Chrissie Contagious called last night around 3:30 a.m. her time and we hadn't talked in a while, she’d just seen the new Batman movie and she was trying to get me to empathize because Heath Ledger was the new James Dean he was better than Jack Nicholson it was so sad so sad because Heath took that pile of pills and maybe Chrissie's empathizing because she's got her own pile of pills, she knows there’s just a tiny space between heaven and the end of the world. I'm wondering if she realizes she's just spouting something right from tabloid news, but I listen anyway, I'm used to listening to her drunken creativity with language leading to belligerence and the part I like is that we can talk to one another like queens all competitive and fake-shady I miss those elaborate gestures. Even when she's talking about her Gucci sunglasses that came in the box, only $40, and I say should've been 40 cents but I guess it was a nice box. Her new name is Saint Christopher Contagious, thank you, and I figure it's just because of the obvious, but then I realize it's also because now she lives in Saint Petersburg, so that's pretty funny.
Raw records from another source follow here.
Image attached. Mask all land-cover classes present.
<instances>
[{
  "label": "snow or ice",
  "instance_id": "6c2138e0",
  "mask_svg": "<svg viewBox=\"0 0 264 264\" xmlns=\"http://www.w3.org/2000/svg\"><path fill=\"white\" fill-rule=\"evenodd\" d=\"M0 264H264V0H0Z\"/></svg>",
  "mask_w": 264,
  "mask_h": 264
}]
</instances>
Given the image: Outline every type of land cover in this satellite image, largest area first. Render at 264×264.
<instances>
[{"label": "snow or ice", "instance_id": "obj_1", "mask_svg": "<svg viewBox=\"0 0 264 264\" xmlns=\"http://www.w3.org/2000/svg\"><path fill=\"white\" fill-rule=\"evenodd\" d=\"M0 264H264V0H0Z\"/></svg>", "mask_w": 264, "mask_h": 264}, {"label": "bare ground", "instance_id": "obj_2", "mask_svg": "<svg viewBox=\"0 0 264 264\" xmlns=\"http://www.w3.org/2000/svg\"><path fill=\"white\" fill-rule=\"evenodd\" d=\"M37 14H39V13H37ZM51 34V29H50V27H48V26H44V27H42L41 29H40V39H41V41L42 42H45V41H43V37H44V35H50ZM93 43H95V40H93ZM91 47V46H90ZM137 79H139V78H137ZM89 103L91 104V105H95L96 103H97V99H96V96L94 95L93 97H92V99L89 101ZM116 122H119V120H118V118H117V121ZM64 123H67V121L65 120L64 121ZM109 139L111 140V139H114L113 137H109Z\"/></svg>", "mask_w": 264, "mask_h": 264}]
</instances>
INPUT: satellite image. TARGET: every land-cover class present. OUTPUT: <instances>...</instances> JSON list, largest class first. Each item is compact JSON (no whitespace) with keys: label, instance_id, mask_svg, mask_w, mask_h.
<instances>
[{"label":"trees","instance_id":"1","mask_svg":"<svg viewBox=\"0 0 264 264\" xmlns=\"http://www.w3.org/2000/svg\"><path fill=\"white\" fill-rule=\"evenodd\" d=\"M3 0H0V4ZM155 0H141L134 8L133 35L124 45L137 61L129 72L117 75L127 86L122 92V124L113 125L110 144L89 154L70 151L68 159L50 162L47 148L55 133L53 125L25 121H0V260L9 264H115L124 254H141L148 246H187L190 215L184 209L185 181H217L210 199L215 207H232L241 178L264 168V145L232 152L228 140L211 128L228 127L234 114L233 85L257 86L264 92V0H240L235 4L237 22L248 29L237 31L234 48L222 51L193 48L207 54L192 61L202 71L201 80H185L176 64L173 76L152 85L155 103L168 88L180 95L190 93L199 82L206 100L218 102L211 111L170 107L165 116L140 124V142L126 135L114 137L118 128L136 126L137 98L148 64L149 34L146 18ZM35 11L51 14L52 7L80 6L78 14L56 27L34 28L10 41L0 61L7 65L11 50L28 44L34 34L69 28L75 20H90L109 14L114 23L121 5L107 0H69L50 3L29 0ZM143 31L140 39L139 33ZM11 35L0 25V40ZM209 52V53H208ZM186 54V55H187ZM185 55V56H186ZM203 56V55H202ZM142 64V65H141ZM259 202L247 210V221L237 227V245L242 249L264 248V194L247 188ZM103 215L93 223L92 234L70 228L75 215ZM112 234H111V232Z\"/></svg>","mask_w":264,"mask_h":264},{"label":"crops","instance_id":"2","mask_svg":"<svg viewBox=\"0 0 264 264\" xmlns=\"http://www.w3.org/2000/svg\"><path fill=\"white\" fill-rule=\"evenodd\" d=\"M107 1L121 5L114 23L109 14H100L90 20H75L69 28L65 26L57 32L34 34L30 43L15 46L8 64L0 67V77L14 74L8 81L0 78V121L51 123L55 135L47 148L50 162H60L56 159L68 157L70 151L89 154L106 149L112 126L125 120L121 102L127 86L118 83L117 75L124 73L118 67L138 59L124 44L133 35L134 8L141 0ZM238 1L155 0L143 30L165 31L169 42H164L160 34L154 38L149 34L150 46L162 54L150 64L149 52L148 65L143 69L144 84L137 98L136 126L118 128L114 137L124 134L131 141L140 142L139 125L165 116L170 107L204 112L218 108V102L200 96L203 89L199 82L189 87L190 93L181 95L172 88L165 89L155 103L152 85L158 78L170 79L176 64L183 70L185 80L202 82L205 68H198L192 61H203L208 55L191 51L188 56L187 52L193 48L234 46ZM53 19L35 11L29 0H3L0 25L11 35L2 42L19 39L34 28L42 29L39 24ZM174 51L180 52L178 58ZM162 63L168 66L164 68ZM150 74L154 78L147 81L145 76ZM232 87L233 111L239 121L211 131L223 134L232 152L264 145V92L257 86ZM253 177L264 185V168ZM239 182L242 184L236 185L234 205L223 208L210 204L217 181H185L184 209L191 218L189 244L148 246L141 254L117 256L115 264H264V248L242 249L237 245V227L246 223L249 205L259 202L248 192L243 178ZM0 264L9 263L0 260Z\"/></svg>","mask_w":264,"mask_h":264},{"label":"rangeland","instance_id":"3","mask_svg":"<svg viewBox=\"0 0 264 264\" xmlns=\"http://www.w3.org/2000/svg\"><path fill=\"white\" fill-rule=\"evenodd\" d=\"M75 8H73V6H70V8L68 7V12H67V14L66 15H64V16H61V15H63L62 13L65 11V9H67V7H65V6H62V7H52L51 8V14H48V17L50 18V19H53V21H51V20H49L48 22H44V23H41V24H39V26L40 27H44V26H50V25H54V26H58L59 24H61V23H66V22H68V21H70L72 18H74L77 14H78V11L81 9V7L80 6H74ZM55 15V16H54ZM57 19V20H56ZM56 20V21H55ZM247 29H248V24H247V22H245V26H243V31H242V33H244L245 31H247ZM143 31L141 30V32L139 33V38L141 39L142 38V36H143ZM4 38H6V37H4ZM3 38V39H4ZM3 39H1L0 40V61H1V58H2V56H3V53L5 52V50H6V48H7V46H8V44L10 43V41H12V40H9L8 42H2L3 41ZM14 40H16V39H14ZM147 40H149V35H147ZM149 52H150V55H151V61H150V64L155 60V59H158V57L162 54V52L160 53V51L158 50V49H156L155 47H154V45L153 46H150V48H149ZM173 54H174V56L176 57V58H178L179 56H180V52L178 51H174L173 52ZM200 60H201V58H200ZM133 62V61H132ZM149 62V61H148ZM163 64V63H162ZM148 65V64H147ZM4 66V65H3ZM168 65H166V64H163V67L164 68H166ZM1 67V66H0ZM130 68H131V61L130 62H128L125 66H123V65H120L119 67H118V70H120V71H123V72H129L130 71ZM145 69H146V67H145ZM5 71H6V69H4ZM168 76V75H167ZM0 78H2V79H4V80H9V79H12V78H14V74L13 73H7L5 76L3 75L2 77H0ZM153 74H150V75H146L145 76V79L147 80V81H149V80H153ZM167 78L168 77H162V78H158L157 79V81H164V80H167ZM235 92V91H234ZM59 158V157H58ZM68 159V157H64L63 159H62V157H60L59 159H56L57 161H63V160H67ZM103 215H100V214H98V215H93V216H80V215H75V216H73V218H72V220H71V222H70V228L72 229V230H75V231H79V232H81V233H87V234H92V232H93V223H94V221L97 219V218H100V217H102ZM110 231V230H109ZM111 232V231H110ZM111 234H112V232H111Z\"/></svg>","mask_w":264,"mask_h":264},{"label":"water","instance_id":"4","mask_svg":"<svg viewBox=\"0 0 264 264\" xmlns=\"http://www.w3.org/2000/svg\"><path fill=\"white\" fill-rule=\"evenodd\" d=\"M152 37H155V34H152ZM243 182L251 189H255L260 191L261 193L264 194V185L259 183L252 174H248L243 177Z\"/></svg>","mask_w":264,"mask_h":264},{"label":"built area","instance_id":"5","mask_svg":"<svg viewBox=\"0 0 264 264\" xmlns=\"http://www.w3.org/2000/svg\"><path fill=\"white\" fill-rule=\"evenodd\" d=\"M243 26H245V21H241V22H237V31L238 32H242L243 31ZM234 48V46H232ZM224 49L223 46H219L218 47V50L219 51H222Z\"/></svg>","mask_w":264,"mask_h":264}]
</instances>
One of the more coherent things Chrissie says is about going to a bar and the DJ was so hot but how could he be 34, she'll be 34 in a few weeks but he looked at least 10 years younger -- no, wait, that's not the interesting part, the interesting part is when she says she's not looking for a relationship or even sex what she wants is friends who she can hang out with. I mean sure, she's creating an uncomplicated narrative between the sluttiness of her past and the embrace full of meaning she now wants, but I like when she says you can't look for a relationship, which is a challenge to the uncomplicated narrative she's spending that's what makes it meaningful. Anyway, when I get off the phone I realize it's time to ban myself from internet cruising, it only leads to pain I always think I'm just going to browse for a moment and then that moment just keeps going on and on because the next moment is the moment where it's all going to happen and it never happens. Tonight I even got phone numbers, but I might as well just pick seven digits and throw them in a hat. So often I end up cruising online when I don't have any energy and I want something to engage me to bring me out of the drain, and sometimes it works with that but it's the wrong engagement. I'm engaged with disengagement.

So I ban myself until October, which is when I go on tour so actually it'll last longer, at the moment I'm thinking permanent wouldn't be such an awful thing except it's important to create manageable goals, right? it's not like I meet anyone from online cruising anyway, the big question is where oh where that's the big question since I can't go to bars because of the smoke, the sex clubs and porn shops are tiring, the street doesn't work, I rarely socialize in groups and I don't like going on random dates anyway. Whatever -- I can deal with questions. The good news is that as soon as I decide I'm banned from internet cruising I actually feel relieved.